**JOB**
Copy down every line of the data that follows exactly. Omit the pictures.

**RECORDED INFORMATION**
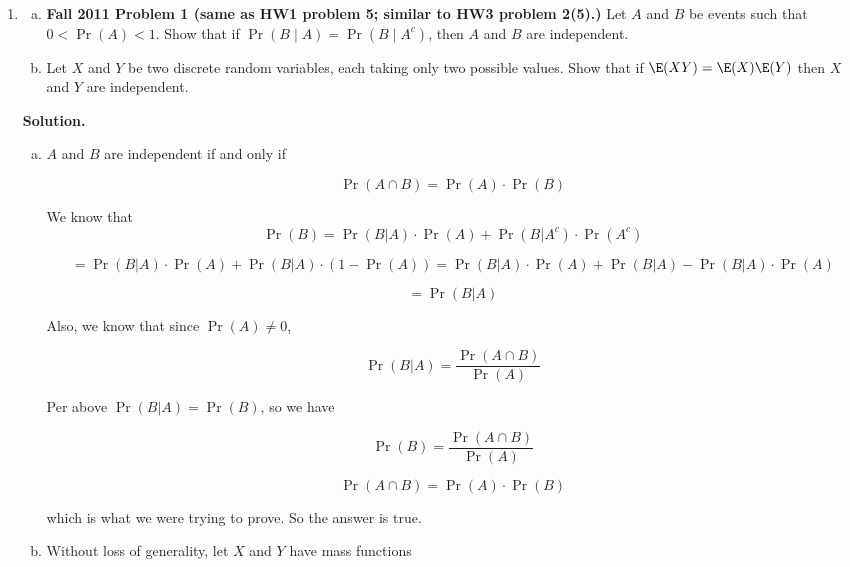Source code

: \begin{enumerate}[(1)]

\item 

\begin{enumerate}[(a)]

\item \textbf{Fall 2011 Problem 1 (same as HW1 problem 5; similar to HW3 problem 2(5).)} Let \(A\) and \(B\) be events such that \( 0 < \Pr(A) < 1\). Show that if \(\Pr(B \mid A) = \Pr(B \mid A^c)\), then \(A\) and \(B\) are independent.

\item Let \(X\) and \(Y\) be two discrete random variables, each taking only two possible values. Show that if \(\E(XY) = \E(X) \E(Y)\) then \(X\) and \(Y\) are independent.


\end{enumerate}

\textbf{Solution.}

\begin{enumerate}[(a)]

\item  \(A\) and \(B\) are independent if and only if 

\[
\Pr(A \cap B) = \Pr(A)\cdot\Pr(B)
\]

We know that \[ \Pr(B) = \Pr(B|A)\cdot \Pr(A) + \Pr(B|A^c)\cdot\Pr(A^c)  \]

\[
= \Pr(B|A)\cdot \Pr(A) + \Pr(B|A)\cdot (1 - \Pr(A)) = \Pr(B|A)\cdot \Pr(A) + \Pr(B|A) - \Pr(B|A)\cdot \Pr(A) 
\]

\[
= \Pr(B|A)
\]

Also, we know that since \(\Pr(A) \neq 0\),

\[
\Pr(B|A) = \frac{\Pr(A \cap B)}{\Pr(A)} 
\]

Per above \(\Pr(B|A) = \Pr(B)\), so we have

\[
\Pr(B) = \frac{\Pr(A \cap B)}{\Pr(A)} 
\]

\[
\Pr(A \cap B)= \Pr(A) \cdot \Pr(B)
\]

which is what we were trying to prove. So the answer is \(\boxed{\text{true.}}\)

\item Without loss of generality, let \(X\) and \(Y\) have mass functions


\end{enumerate}
\end{enumerate}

**RESULT**
Source code

: \begin{enumerate}[(1)]

\item 

\begin{enumerate}[(a)]

\item \textbf{Fall 2011 Problem 1 (same as HW1 problem 5; similar to HW3 problem 2(5).)} Let \(A\) and \(B\) be events such that \( 0 < \Pr(A) < 1\). Show that if \(\Pr(B \mid A) = \Pr(B \mid A^c)\), then \(A\) and \(B\) are independent.

\item Let \(X\) and \(Y\) be two discrete random variables, each taking only two possible values. Show that if \(\E(XY) = \E(X) \E(Y)\) then \(X\) and \(Y\) are independent.


\end{enumerate}

\textbf{Solution.}

\begin{enumerate}[(a)]

\item  \(A\) and \(B\) are independent if and only if 

\[
\Pr(A \cap B) = \Pr(A)\cdot\Pr(B)
\]

We know that \[ \Pr(B) = \Pr(B|A)\cdot \Pr(A) + \Pr(B|A^c)\cdot\Pr(A^c)  \]

\[
= \Pr(B|A)\cdot \Pr(A) + \Pr(B|A)\cdot (1 - \Pr(A)) = \Pr(B|A)\cdot \Pr(A) + \Pr(B|A) - \Pr(B|A)\cdot \Pr(A) 
\]

\[
= \Pr(B|A)
\]

Also, we know that since \(\Pr(A) \neq 0\),

\[
\Pr(B|A) = \frac{\Pr(A \cap B)}{\Pr(A)} 
\]

Per above \(\Pr(B|A) = \Pr(B)\), so we have

\[
\Pr(B) = \frac{\Pr(A \cap B)}{\Pr(A)} 
\]

\[
\Pr(A \cap B)= \Pr(A) \cdot \Pr(B)
\]

which is what we were trying to prove. So the answer is \(\boxed{\text{true.}}\)

\item Without loss of generality, let \(X\) and \(Y\) have mass functions


\end{enumerate}
\end{enumerate}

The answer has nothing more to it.